To help distinguish between well conserved tRNA-like sequences and functional tRNA genes we used a comparative genomics approach using tRNA genes predicted for human, chimpanzee, mouse, rat, horse, dog, chicken, and fugu genomes. The fugu genome in particular, provides a good reference as it lacks many of the repetitive elements present in other vertebrate genomes [24
]. While a number of functional tRNA genes may be filtered out due to the accumulation of mutations in neutral sites, we wanted to define a confident set of cow tRNA genes. With a 95% similarity threshold we identified 406 different tRNA genes with 41 distinct anticodons, encoding 135 tRNAs with unique sequences. However, this set of 405 tRNA genes was only capable of reading 55 of the 61 codons. We manually added the respective tRNA genes for the missing codons, which included 36 additional sequences. Many of these excluded tRNA genes were longer than the average 73 bp, due to the presence of a variable arm in the tRNA and as such lowered the sequence similarity score to less than 95%. We performed a cluster analysis of these cow tRNA genes and explored the relationships between the tRNA genes to understand more about tRNA gene evolution in the cow. From our analysis, tRNA genes with the same anticodon generally formed single clades with high posterior probability support. One exception that we investigated in more detail was tRNA genes from the glycine family. The vertebrates contain three distinct but related families of tRNA-Gly genes, with TCC, GCC and CCC anticodons. However, in mammals an additional family of tRNA-GlyCCC
genes is present (subfamily 2). This observed tRNA-GlyCCC
appears to have arisen in the ancestor of the eutherian mammals and marsupials by a mutation in the anticodon of a member of the tRNA-GlyGCC
family, as this new family was not identified among the non-mammalian genomes we investigated (Additional file 10
). For the other more conserved subfamily 1 tRNA-GlyCCC
genes it is not clear whether the apparent absence of orthologs of this gene in the current platypus genome assembly is due to the incomplete nature of the assembly, or to loss of the genes in platypus, similarly for the identification of only one member of the family in the cow genome. Due to the redundancy of function, and the distinctive sequence differences between the two tRNA-GlyCCC
families it will be interesting to uncover the expression patterns of tRNA genes from the glycine family.
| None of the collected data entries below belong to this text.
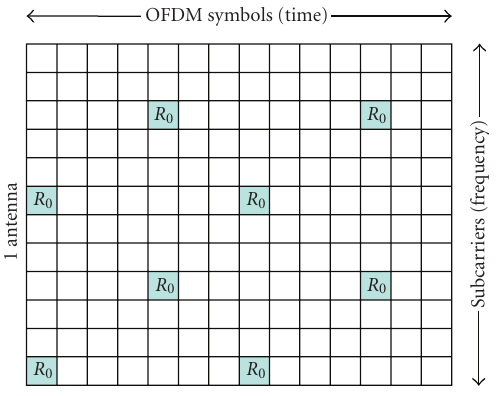
Figure 4: Reference pilots in LTE.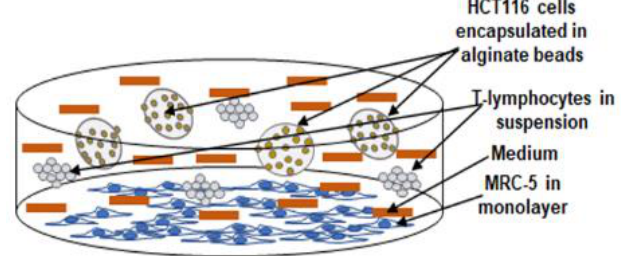
Figure 1. Schematic model showing the experimental setup of multicellular pro-inflammatory TME culture conditions.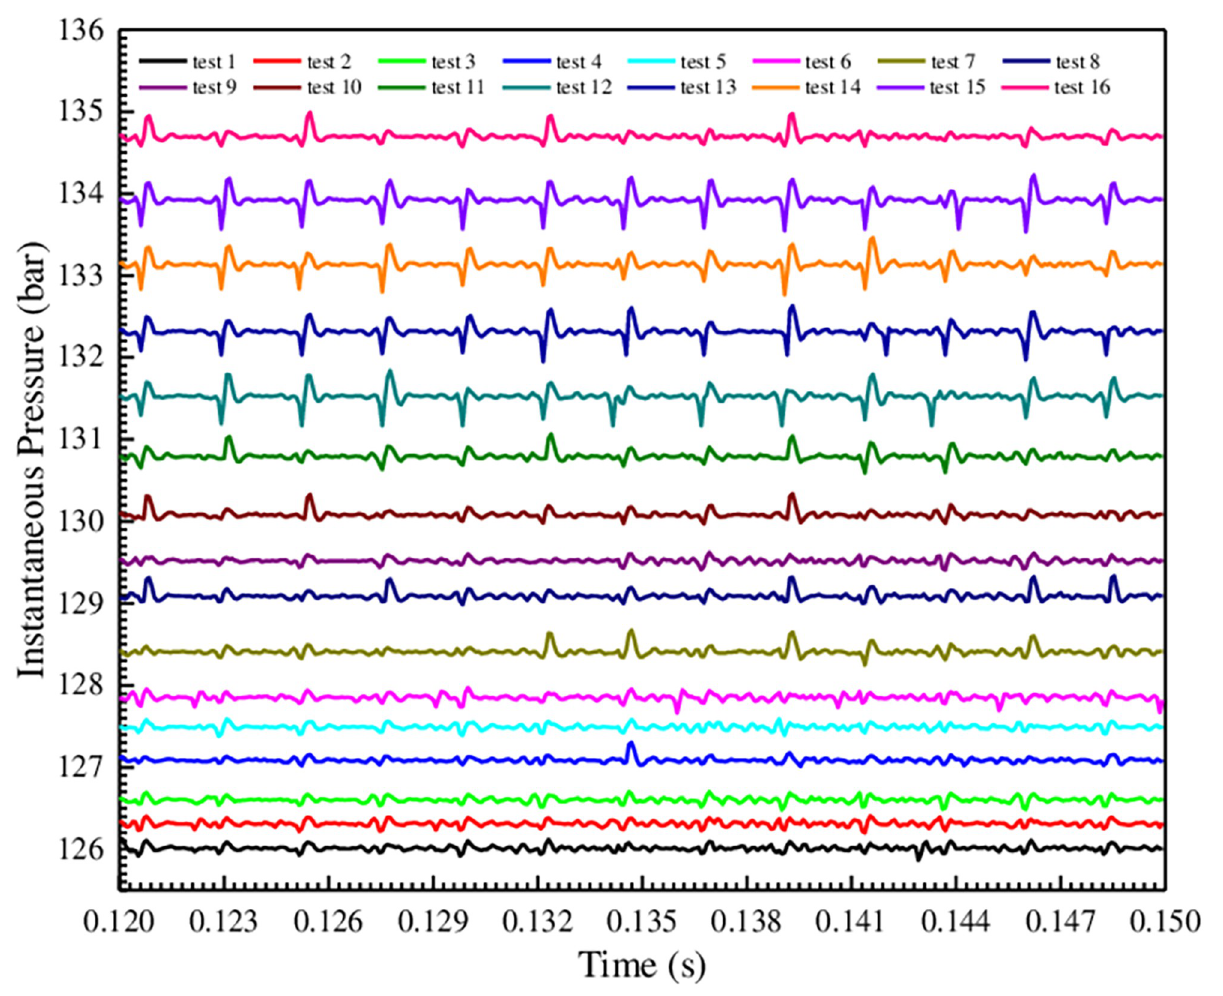
Fig 12. Comparison of instantaneous outlet pressure curves under different test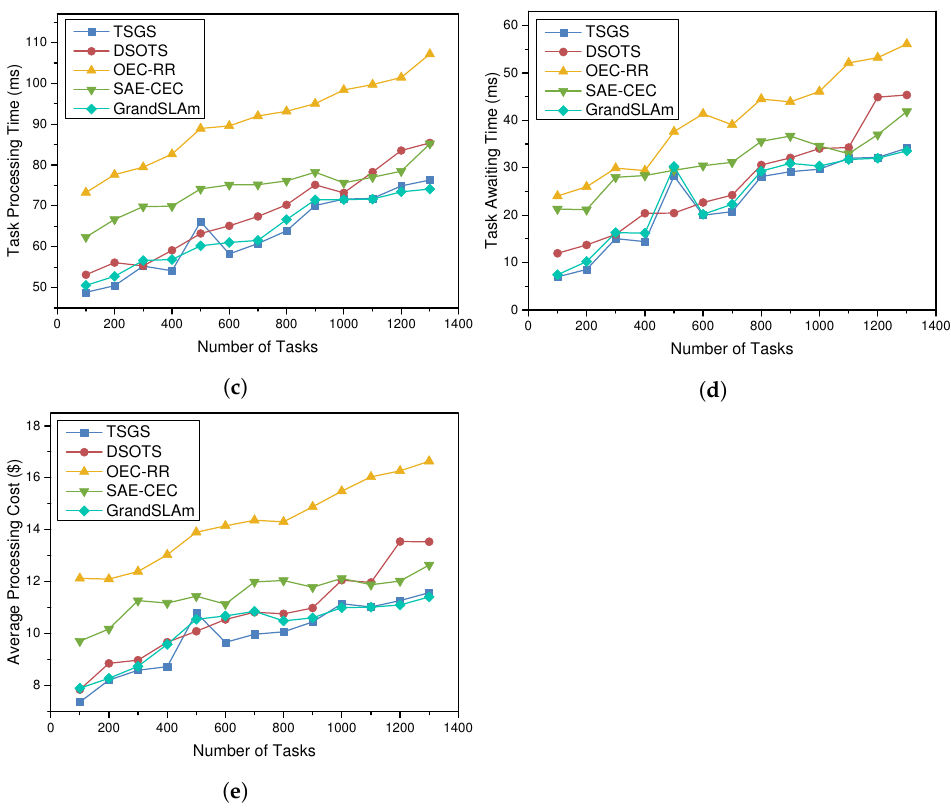
Figure 4. The impact of task number on SLA violation rate, time, and cost. ( a ) SLA violation rate; ( b ) SLA violation rate (DSOTS vs. TSGS vs. GrandSLAm); ( c ) task processing time; ( d ) task waiting delay; and ( e ) task processing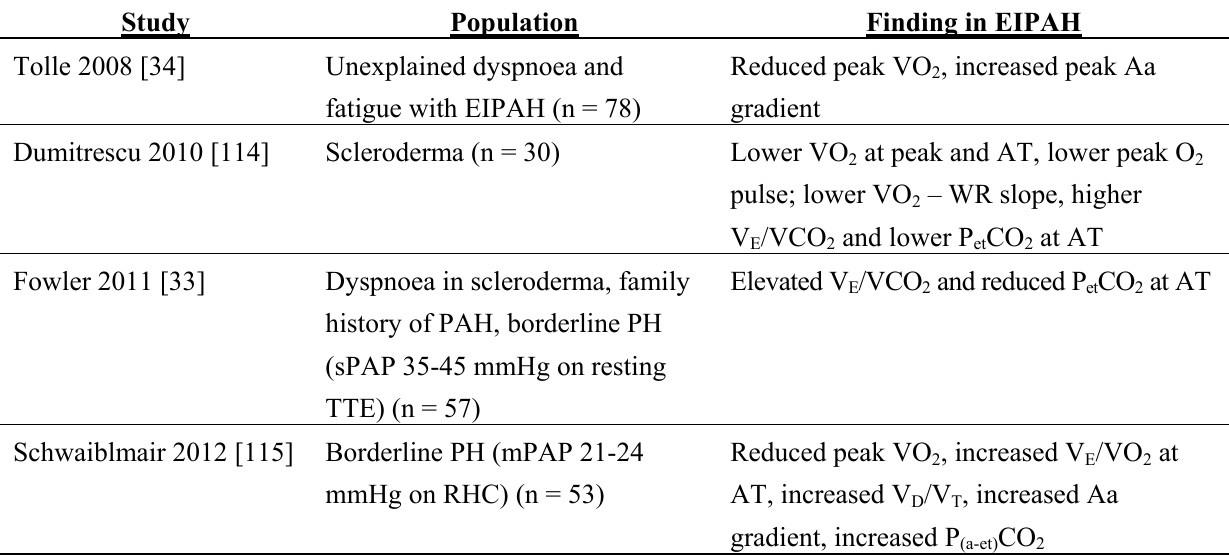
Table 3. Studies showing CPET variable abnormalities in exercise induced PAH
While we were able to gain an overview of tRNA genes within the cow genome, we wanted to trace the evolutionary history of cow tRNA genes across various organisms. We used phylogenetic profiles as a method to describe the conservation patterns of cow tRNA genes across 20 species. Generally, genomes that were phylogenetically more related to the cow genome contained a higher number of tRNA orthologs. However there was a large distinction in the number of tRNA orthologs (defined as sequences with ≥ 95% sequence identity) between vertebrate and invertebrate genomes. The number of cow tRNA orthologs among vertebrates is 2–3 folds larger than the number among invertebrates. Expansion of vertebrate genomes resulting in emergence of paralogous copies of tRNA genes may explain the larger numbers of tRNA orthologs observed in vertebrates. This is in line with the observation that the number of tRNA genes in a genome is positively correlated to the genome size [25
]. However, due to the large evolutionary distance between cow and invertebrates, tRNA orthologs in invertebrates may have been omitted due to the stringency of our similarity threshold. The phylogenetic profiles also revealed a dispersed distribution of cow tRNA orthologs. Whilst roughly half of the cow tRNA orthologs are highly conserved and present in all vertebrate genomes the other half display a much more random distribution. This observation is in agreement with the hypothesis of a core and peripheral set of tRNA genes [26
]. The authors suggest that tRNA gene evolution may be a repetitive process, which would explain the distribution of cow tRNA genes observed in our phylogenetic profiles.